13. Geminids Meteor Shower
December 13-14, 2020
This is one of the best meteor showers with up to 120 multicolored meteors at its peak. The debris left from asteroid 3200 Phaethon runs from December 7-17 but peaks the night of December 13th. The waxing gibbous moon will block out anything fainter but you should be able to catch the bright meteors.
15. Ursids Meteor Shower
December 21-22, 2020
If you haven’t gotten enough meteor showers this year, catch the final shower the night of the 21st and morning of the 22nd. The Ursids is a smaller shower producing about 5-10 meteors per hour left by the comet Tuttle.
2021 New Moon Dates
As a photographer, we’re always planning astrophotography around new moon because the sky is darkest and we can shoot photos of galaxies, star clusters, and the milky way. For that reason, it makes it great for stargazing too.
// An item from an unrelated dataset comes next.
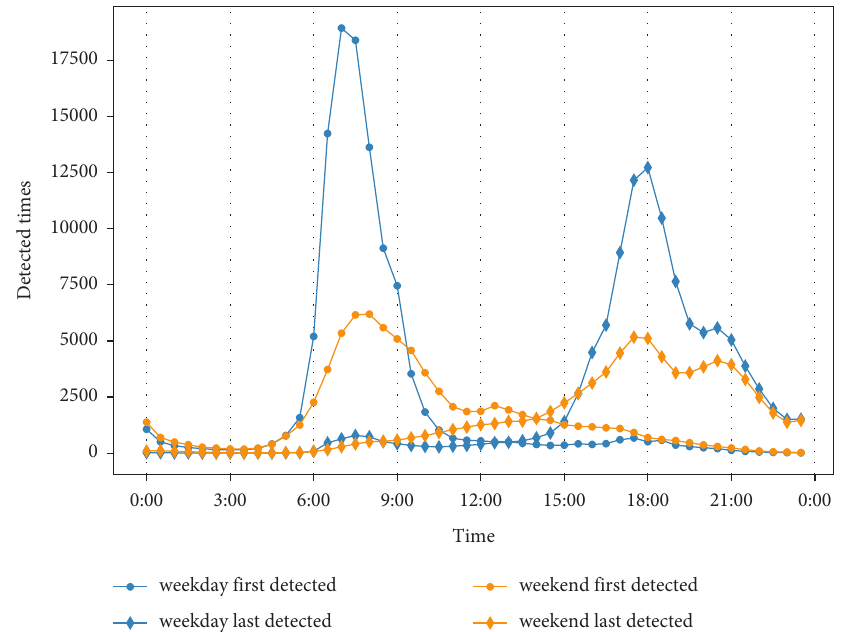
Figure 2: The average first and last detected time distributions of commuting pattern vehicles on weekdays and weekends.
- January 13, 2021 05:02 UTC
- February 11, 2021 19:08 UTC
- March 13, 2021 10:23 UTC
- April 12, 2021 02:32 UTC
- May 11, 2021 19:01 UTC
- June 10, 2021 10:54 UTC
- July 10, 2021 01:17 UTC
- August 15, 2021 15:21 UTC
- September 7, 2021 00:52 UTC
- October 6, 2021 11:05 UTC
- November 4, 2021 21:15 UTC
- December 4, 2021 07:44 UTC
2021 Full Moon Dates
If you’re looking for bright nights or to shoot the moon, go out on full moon days. This year, there are three supermoons, which means the moon is closest to Earth can may look slightly larger and brighter.
- January 28, 2021 Wolf Moon
- February 27, 2021 Snow Moon
- March 28, 2021 Worm Moon
- April 26, 2021 Supermoon / Pink Moon
- May 26, 2021 Supermoon / Flower Moon
- June 24, 2021 Supermoon / Strawberry moon
- July 23, 2021 Buck Moon
- August 22, 2021 Blue Moon / Sturgeon Moon
- September 20, 2021 Harvest Moon
- October 20, 2021 Blood Moon
- November 19, 2021 Frost Moon
- December 18, 2021 Cold Moon
Note: A blue moon is the third of four full moons in a season. It’s a rare calendar event and only happens once every few years. Blue moons usually happen only once every 2.7 years. There is also another definition that came about from confusion: a blue moon can also be the second full moon in any given month.
2021 Eclipse Dates
- May 26, 2021 – Total Lunar Eclipse (Visible throughout the Pacific Ocean and parts of eastern Asia, Australia, and western North America)
- June 10, 2021 – Annular Solar Eclipse (Visible in eastern Russia, the Arctic Ocean, Canada, and western Greenland)
- November 19, 2021 – Partial Lunar Eclipse (Visible in eastern Russia, Japan, North America, Mexico, Central America, and western South America)
- December 4, 2021 – Total Solar Eclipse (Visible in Antarctica and southern Atlantic Ocean)
Opposition Dates in 2021
Planets in opposition are the best time to see them because they are closest to Earth.
- August 2, 2021 – Saturn
- August 19, 2021 – Jupiter
- September 14, 2021 – Neptune
- November 5, 2021 – Uranus
2021 Equinox & Solstice Dates
- March 20, 2021 March Equinox (First Day of Spring)
- June 21, 2021 June Solstice (First Day of Summer)
- September 22, 2021 September Equinox (First Day of Fall)
- December 21, 2021 December Solstice (First Day of Winter)
Meteor Shower Dates in 2021
- January 2-3, 2021 – Quadrantids Meteor Shower
- April 22-23, 2021 – Lyrids Meteor Shower
- May 6-7, 2021 – Eta Aquarids Meteor Shower
- July 28-29, 2021 – Delta Aquarids Meteor Shower
- August 12-13, 2021 – Perseids Meteor Shower
- October 7, 2021 – Draconids Meteor Shower
- October 21-22, 2021 – Orionids Meteor Shower
- November 4-5, 2021 – Taurids Meteor Shower
- November 17-18, 2021 – Leonids Meteor Shower
- December 13-14, 2021 – Geminids Meteor Shower
- December 21-22, 2021 – Ursids Meteor Shower
Highlights of 2020
Two of the big highlights of 2020 was seeing the Neowise Comet and the Bethlehem Star. The Bethlehem star was honestly a bit of a letdown. There was so much hype around Jupiter and Saturn not coming together for 800 years, but turns out anyone with good eyesight could see two distinct planets and not one massive Christmas star. The comet, on the other hand, was really amazing to see with the naked eye and to photograph.
Both events will not happen again in our lifetime.
What stargazing events have you seen? When is the last time you stargazed?